Directions for this task: Rewrite the records below, replacing "bobwhite quail" with "northern bobwhite" and leaving everything else unchanged.

Information shown:

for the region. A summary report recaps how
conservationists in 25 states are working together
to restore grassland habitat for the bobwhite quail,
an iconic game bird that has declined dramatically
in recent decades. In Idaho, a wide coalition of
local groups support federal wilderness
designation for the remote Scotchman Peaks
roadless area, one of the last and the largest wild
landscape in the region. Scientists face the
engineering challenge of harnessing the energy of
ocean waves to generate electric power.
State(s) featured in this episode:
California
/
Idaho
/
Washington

Result of the exercise:
for the region. A summary report recaps how
conservationists in 25 states are working together
to restore grassland habitat for the northern bobwhite,
an iconic game bird that has declined dramatically
in recent decades. In Idaho, a wide coalition of
local groups support federal wilderness
designation for the remote Scotchman Peaks
roadless area, one of the last and the largest wild
landscape in the region. Scientists face the
engineering challenge of harnessing the energy of
ocean waves to generate electric power.
State(s) featured in this episode:
California
/
Idaho
/
Washington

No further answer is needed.